My comments.The Bloomberg is Michael Bloomberg, former mayor of New York, head of Bloomberg News Service, benefactor of Johns Hopkins U (the School of Public Health is named after him), major participant in Event 201,…[See below] .Very involved in the development of social impact investing, He has been a special US UN ambassador for climate and for health (physical and mental). His endeavors are heavily tied into digital health records stored on Blockchain Managed wellness, AI managed digital twins. This was pioneered on Israeli’s national health system. Tokenizing the environment and tokenizing us as embedded within the environment. Bloomberg specialty in data analytics. working with Josh Shapiro operating in health impact space. giving you tokens for healthy behavior, channel and nudge you into the right lanes. Humanity cash, impact financing, managed wellness, Bitcoin and community financing.
More on Bloomberg.During the 2020 COVID-19 pandemic and its aftermath, Bloomberg through his foundation committed to a wide range of urgent causes including researching treatments and vaccines, leading contact tracing to root out the virus, supporting the World Health Organization, and funding global efforts to fight the spread of the disease and protect vulnerable populations.
And this,
https://wrenchinthegears.com/2024/11/20/web3-what-works-government-and-doge-the-kennedy-legacy-of-do-gooderism/
[Warning: a LOT of links, screen shots leading to other articles, diagrams, videos, info OD hazard.]
Was LBJ’s Great Society “social safety net” a spiderweb from its initial conception? Elizabeth Hinton’s book, “From the War on Poverty to the War on Crime” offers insights into the history of government welfare in the United States and an assessment that it provided the foundation for an expansive police state used to surveil and prey upon poor communities of color. As a Harvard (now Yale) professor however, Hinton neglects to offer her readers vital information necessary to contemplate an extension of these programs into a planned future of cybernetic social impact governance. I anticipate such a program is on our doorstep and will likely be rolled out under the banner of renewed democracy, bottom-up redistributive social justice, and gamified social systems leveraging tokenomics embedded in welfare allotments and venture-capital-backed UBI (Universal Basic Income)...
In today’s video I remind readers about the intersection of Health and Human Services (now being overseen by Mr. “Personalized Vaccinomics / Free Markets in Energy / Sacred Economics, Bitcoin” Bobby Kennedy), data-driven pay for success finance, and “accountable” “what works” government.

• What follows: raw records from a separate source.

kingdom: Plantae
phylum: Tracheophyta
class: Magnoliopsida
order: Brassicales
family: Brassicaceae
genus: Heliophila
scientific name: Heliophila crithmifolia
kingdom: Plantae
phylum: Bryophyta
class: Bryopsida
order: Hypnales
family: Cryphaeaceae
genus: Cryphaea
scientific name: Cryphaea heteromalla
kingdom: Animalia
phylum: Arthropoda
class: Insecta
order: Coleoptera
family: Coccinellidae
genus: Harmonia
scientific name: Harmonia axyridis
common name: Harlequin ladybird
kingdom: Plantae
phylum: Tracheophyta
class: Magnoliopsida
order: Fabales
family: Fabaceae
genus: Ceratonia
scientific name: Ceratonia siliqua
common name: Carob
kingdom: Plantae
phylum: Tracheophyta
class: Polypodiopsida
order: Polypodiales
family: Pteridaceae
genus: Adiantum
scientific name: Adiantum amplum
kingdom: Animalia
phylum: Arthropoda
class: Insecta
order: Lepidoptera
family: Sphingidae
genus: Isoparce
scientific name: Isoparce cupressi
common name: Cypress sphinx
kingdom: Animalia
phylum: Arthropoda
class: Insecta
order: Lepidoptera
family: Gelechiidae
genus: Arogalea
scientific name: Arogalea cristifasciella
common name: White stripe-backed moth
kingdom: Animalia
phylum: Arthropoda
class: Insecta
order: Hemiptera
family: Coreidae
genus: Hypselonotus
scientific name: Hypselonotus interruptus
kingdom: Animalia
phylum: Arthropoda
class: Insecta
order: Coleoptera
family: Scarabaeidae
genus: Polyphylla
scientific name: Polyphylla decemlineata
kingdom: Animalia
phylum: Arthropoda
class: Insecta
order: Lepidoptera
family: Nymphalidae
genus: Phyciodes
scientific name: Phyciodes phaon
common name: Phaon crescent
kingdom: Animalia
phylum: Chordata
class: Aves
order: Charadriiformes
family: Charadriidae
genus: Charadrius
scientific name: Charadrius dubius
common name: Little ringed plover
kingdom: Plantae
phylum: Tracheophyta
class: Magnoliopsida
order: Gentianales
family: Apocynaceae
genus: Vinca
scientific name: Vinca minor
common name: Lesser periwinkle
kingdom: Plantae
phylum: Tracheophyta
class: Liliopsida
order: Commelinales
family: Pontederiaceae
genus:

The groundwork for the latter having been diligently prepared over the past fifteen years by Ronald Cohen’s Social Finance, George Overholser’s Third Sector Capital Partners, and the Harvard Kennedy School with support of Bloomberg Philanthropies among others.
My thought experiment is that Peter Thiel’s Palantir (an all-seeing eye set up as a social impact bond evaluator and data governance advisor) is actually administering a web3 fitness landscape intended to groom the collective unconsciousness of humanity for distributed intelligence applications utilizing psychedelic and meditative-enhanced astral projection into alternative dimensions as “self-sovereign” nodes in a global bio-hybrid computing network.
Claude Shannon’s original “computers” were the women programmers at Bell Labs. Thus, the future of “work” in a world where engineered intelligence comes to dominate white-collar knowledge work, could very well tap the working poor (United Way’s Alices) as remote viewing “computers” to walk infospace labyrinths in search of encrypted artifacts that can be found only on the other side of the looking glass.